En el caso de su vínculo con los Morfi Vinacho, más que una miniserie el argumento da para un largometraje con tintes tarantinescos, mientras que para las idas y vueltas y diversas formaciones de Venus, lo propio sería una saga familiar de varias temporadas, ambientada en casas con estudios de grabación en Colegiales y en Las Rozas, con un elenco multiestelar que mejor ni arranco a mencionar porque no termino más. “Venus es una banda que si están entre el público todos los que alguna vez tocaron, medio que ya llenamos el boliche” .
“Casi todos estos encuentros e idas y vueltas no fueron algo planificado, sino situaciones que se fueron dando y encadenando”. O desencadenando, pienso. “Obviamente no todos estos proyectos fueron exitosos a nivel económico, alguna vez me permitieron pagar las cuentas y otras no”, me aclara. “Ya a partir de los últimos años con Los Toreros Muertos empecé a hacer más cosas a pedido, sea producir bandas, música para publicidad, para cine, teatro, tocar como tecladista, tanto en Buenos Aires como en Madrid, muchos proyectos, de todo tipo, cosas en la tele también”.
Volvemos entonces al kilómetro cero de Futuro imperfecto, a esa necesidad interna de encarar las cosas de otra manera. “Decidí prescindir de ese sistema de producción que tenía, que es el mismo que utilizo cuando trabajo, hacer algo diferente en todo sentido”.
El resto es historia reciente: “A medida que escribía las canciones se las fui mostrando a un par de amigos y a Sebas Schachtel, que al final terminó siendo el coproductor del disco.

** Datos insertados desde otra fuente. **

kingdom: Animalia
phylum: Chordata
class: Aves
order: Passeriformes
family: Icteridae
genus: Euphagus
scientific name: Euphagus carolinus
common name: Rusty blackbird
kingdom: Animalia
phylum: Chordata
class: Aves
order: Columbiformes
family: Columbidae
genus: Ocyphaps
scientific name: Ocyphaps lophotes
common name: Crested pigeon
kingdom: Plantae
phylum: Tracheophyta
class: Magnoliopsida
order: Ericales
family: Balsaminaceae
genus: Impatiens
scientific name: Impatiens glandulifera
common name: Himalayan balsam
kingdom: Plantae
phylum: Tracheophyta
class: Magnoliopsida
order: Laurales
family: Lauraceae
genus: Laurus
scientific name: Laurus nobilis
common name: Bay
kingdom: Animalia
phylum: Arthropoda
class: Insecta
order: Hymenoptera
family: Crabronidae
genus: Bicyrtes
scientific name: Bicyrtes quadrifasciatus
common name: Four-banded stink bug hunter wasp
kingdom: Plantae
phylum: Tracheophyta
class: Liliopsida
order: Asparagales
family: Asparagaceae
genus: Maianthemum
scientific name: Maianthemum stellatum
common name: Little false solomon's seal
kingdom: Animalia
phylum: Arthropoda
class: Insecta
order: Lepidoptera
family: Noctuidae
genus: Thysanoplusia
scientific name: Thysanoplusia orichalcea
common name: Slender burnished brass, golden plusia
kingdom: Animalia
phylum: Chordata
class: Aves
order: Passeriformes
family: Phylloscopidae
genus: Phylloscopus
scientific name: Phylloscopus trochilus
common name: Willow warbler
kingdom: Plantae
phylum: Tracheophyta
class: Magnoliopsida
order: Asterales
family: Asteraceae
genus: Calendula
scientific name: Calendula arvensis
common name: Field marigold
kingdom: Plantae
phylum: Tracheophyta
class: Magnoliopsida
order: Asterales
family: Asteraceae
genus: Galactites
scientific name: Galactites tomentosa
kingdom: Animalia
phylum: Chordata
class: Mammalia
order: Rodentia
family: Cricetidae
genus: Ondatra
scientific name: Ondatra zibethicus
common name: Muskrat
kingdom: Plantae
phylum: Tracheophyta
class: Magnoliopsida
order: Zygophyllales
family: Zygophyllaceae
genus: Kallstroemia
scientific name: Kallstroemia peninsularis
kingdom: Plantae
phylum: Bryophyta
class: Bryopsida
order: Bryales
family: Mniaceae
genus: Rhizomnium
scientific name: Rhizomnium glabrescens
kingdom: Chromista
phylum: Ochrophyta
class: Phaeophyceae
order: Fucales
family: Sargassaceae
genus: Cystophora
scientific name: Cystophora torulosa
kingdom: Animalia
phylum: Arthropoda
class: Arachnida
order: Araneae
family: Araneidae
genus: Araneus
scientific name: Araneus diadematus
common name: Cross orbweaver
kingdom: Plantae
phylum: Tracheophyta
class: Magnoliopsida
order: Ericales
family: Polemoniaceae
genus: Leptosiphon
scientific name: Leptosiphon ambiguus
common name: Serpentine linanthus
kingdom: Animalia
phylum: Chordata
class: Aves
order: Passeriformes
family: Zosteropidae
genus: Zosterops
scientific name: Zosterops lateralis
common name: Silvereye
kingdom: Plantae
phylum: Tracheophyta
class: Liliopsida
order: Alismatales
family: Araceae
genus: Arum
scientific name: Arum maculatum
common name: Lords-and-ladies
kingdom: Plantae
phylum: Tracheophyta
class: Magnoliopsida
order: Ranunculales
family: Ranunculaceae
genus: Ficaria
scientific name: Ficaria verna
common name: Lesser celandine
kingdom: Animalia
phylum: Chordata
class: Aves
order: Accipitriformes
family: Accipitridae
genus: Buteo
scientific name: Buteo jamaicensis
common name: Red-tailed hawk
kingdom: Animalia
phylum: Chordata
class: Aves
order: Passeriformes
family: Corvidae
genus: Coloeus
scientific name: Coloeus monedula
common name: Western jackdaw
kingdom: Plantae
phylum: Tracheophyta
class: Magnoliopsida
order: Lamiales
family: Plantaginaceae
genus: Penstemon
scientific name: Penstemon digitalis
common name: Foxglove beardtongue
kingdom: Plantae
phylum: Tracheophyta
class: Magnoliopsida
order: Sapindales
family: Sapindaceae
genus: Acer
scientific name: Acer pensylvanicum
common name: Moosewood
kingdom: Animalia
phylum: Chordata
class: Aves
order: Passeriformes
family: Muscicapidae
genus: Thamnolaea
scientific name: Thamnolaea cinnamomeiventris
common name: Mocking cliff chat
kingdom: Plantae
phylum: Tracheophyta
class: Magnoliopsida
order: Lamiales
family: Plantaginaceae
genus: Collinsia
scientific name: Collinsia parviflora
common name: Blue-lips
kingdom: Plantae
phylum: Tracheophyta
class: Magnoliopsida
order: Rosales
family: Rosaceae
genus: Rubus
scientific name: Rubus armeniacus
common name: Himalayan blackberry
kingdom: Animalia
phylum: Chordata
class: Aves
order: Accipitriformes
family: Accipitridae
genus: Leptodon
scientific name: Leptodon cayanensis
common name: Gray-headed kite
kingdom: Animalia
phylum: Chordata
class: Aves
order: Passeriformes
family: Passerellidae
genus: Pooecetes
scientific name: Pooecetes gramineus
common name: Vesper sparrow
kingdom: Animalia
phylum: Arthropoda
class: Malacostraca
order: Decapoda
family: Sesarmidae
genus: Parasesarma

Una vez que tuve suficientes temas, los empecé a tocar, y la verdad es que los toqué bastante, acá en Argentina, pero también en España la última vez que viajé, en todo tipo de situaciones. Todo eso con la pandemia se cortó y tras un par de estos shows online, advertí que, hagas lo que hagas, va a quedar registrado, así que mejor hacer un disco que suene como me parece que tiene que sonar”.
“Mi idea original era que fuera tipo el primer disco de Bob Dylan, guitarra y voz, y ponele que alguna percusión, lo mínimo. Pero luego, escuchando y charlando con Sebas, me fui convenciendo de ser más flexible, y una vez que le grabás algo a alguna canción, luego las otras también lo piden”. Fue así que la colección de canciones de Piccolini se fue nutriendo con el alientos y pulsaciones de Tito Losavio, Alejandro Terán, el Moska Lorenzo, el Colo Belmonte, Fernando Samalea, Martín Aloe, Martín Bruhn, Gustavo Senmartín y Daniel Melingo. “Luego las mezclas las hicimos con Eduardo Herrera, también acá en casa”.
“Los arreglos contraatacan”, pienso, pero cuando habla Piccolini me parece buena idea hacer silencio. “A medida que fuimos sumando elementos, empecé a notar cosas que nunca me habían pasado, por ejemplo grabar algo y pensar ‘claro, por acá pasó León Gieco o Santaolalla, o Peteco...’ E incluso la sorpresa de un día encontrarme pensando ‘por acá pasó Waldo de los Ríos’”.
Este artículo fue publicado en la edición de septiembre de 2021 de Rolling Stone Argentina.